The inner circle of the Merry Men (though they’re not called that) are nicely chosen. Durand has the look of a tough man who’s been around the block a few times, and he has a blunt, hard personality that suits Little John very well indeed. Scott Grimes has a very everyman sort of look to him, but it suits his Will Scarlet well. Alan Doyle is actually the front man of the Newfoundland band Great Big Sea, and brings his natural charm as a singer to the minstrel-soldier Allan A’Dale. These three actors would end up reuniting with Crowe for a guest turn on a Canadian television series of all things, Republic of Doyle (check youtube for Russell Crowe and that show title, and you can find it). The English actor Mark Addy rounds out the group as Friar Tuck, as boisterous as you might expect him.
I like Cate Blanchett’s take on Marian. She plays the character as intelligent and strong willed, capable of managing well on her own. There’s loyalty to her; she has stayed for years with her father-in-law while her husband, who she was only married to briefly before he went off to the Crusades, has been gone. And she gives the character courage and a headstrong personality.
Russell Crowe gives Robin a good amount of gravity and weight (while wavering between sounding English or Scottish). There are hints of his Maximus from Gladiator in how he plays the character: disillusioned and tired of war, a bit downtrodden by futility. The bleakness he seems to travel through weighs on him, and yet there’s more to the man. He has a certain ingenuity and quick wit, and a sense of fair play and justice. It allows him to say what he thinks- even if others don’t like what he has to say. His Robin comes alive with Marian, and yet the two actors wisely let their characters do a slow burn and get to know each other.
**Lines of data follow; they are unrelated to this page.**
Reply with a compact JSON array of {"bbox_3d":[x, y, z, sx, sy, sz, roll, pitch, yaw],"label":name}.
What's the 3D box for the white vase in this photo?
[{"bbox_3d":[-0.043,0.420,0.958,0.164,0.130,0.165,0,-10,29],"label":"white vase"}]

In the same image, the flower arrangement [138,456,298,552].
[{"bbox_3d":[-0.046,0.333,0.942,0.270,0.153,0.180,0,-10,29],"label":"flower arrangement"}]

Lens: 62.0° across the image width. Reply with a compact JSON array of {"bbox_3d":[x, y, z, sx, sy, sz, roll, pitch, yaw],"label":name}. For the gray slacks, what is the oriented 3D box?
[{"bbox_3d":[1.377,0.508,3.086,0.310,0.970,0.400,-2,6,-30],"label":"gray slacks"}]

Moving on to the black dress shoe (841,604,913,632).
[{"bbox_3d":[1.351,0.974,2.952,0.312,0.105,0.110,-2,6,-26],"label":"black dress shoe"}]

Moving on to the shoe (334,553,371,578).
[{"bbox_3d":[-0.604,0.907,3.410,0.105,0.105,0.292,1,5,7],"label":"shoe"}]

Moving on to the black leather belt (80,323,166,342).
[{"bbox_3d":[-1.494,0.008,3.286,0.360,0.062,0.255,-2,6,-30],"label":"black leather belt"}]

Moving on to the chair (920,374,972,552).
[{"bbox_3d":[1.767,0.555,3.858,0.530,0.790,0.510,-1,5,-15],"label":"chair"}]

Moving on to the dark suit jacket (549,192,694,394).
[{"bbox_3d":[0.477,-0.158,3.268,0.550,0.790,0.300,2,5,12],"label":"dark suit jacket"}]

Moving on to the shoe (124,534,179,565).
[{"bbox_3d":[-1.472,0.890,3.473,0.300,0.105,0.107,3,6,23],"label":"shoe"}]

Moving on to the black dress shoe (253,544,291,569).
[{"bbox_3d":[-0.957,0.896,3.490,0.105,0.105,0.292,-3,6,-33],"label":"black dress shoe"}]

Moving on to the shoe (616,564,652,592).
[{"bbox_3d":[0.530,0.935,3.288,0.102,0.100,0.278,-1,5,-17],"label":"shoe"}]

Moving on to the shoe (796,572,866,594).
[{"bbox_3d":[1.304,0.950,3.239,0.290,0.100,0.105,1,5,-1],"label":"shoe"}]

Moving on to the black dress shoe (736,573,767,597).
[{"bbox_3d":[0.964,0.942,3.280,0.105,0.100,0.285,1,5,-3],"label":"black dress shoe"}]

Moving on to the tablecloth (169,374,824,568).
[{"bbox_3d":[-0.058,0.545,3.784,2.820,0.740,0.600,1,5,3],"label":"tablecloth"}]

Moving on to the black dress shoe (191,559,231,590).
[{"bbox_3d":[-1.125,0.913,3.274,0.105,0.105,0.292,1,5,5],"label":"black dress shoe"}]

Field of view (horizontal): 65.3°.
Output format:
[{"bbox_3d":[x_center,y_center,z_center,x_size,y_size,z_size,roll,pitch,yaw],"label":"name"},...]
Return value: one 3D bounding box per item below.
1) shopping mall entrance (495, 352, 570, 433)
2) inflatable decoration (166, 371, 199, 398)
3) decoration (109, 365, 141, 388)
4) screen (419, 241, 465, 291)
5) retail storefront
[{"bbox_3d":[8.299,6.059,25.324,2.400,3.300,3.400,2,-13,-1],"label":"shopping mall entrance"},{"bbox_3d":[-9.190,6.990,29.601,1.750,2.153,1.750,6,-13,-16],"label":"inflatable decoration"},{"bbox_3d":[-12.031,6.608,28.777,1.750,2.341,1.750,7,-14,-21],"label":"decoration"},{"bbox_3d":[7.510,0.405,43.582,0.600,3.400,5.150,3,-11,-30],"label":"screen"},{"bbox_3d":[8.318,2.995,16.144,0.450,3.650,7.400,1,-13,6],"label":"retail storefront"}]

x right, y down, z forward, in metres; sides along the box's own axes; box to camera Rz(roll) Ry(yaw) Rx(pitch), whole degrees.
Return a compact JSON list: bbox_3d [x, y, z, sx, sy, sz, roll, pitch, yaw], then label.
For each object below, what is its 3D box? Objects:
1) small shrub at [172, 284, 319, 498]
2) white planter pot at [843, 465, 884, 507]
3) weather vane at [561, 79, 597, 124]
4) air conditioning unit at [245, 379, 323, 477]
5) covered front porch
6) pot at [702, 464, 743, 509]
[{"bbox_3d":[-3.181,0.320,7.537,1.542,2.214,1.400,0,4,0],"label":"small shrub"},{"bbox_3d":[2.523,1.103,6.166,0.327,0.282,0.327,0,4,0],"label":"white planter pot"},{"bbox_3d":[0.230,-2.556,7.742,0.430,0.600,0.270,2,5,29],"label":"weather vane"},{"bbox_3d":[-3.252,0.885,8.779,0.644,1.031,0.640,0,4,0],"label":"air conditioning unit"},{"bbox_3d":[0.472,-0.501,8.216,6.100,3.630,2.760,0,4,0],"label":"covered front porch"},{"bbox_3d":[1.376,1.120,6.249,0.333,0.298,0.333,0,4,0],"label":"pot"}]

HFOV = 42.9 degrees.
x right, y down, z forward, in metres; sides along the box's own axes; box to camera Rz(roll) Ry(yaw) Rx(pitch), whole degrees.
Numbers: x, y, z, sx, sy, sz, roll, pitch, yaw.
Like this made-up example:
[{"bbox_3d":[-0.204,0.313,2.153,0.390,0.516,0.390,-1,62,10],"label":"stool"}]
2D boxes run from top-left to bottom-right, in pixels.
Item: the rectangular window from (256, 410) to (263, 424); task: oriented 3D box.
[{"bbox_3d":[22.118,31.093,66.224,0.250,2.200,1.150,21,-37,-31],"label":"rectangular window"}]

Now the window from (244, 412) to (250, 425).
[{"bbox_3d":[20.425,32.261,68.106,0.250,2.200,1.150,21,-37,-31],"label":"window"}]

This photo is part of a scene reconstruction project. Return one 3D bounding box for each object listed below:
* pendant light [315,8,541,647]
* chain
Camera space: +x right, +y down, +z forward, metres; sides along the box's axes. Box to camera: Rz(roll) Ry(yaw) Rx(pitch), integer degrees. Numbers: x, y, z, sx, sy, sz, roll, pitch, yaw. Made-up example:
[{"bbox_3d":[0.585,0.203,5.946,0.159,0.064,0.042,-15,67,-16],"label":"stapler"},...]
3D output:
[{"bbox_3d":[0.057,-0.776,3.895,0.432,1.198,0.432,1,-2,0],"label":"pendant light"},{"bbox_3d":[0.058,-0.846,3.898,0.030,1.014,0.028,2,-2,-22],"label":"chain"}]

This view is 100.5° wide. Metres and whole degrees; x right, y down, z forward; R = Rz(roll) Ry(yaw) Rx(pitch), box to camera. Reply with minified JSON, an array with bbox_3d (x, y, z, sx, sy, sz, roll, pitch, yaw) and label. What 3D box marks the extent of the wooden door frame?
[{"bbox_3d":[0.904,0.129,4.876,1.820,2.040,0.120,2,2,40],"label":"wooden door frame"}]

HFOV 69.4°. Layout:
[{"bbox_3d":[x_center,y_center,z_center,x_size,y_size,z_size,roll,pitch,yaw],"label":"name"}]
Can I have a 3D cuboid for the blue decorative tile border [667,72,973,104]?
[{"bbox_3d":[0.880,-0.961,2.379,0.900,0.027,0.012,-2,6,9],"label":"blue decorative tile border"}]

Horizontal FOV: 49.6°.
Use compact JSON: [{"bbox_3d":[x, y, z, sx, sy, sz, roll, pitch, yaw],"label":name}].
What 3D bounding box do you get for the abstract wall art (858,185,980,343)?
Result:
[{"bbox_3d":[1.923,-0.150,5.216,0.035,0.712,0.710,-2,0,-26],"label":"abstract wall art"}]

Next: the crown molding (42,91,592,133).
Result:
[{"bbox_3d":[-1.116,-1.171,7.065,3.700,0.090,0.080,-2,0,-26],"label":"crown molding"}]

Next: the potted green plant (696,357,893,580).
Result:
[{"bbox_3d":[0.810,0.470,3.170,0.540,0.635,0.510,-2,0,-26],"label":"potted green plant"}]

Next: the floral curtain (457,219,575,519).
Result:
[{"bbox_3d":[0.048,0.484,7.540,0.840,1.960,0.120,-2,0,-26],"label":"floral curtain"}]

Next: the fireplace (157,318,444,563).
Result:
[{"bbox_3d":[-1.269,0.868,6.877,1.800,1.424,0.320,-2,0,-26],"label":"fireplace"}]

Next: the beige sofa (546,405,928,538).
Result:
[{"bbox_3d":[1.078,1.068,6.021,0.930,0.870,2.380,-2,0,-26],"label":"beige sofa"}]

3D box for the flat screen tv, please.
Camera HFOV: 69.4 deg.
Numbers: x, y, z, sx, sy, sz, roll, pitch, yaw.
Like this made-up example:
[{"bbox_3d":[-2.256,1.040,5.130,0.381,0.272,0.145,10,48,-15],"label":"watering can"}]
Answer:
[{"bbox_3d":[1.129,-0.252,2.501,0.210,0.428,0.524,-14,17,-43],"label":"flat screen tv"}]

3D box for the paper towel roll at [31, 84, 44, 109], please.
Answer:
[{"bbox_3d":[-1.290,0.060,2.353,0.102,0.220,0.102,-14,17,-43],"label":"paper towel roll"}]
The film is not completely successful. The bleakness of it all is sometimes overwhelming, and playing around with history in the way that it does adds to that (though not in the overwhelming way that you get with Roland Emmerich’s The Patriot). It does feel at times like Gladiator transplanted to medieval England. And it leaves the Sheriff of Nottingham stranded in pretty much cameo status. Still, an uneven Ridley Scott film has more going for it than many other films, and as a director he’s never dull. Taken as a whole, I do like the film, though it’s not my favourite interpretation of the character.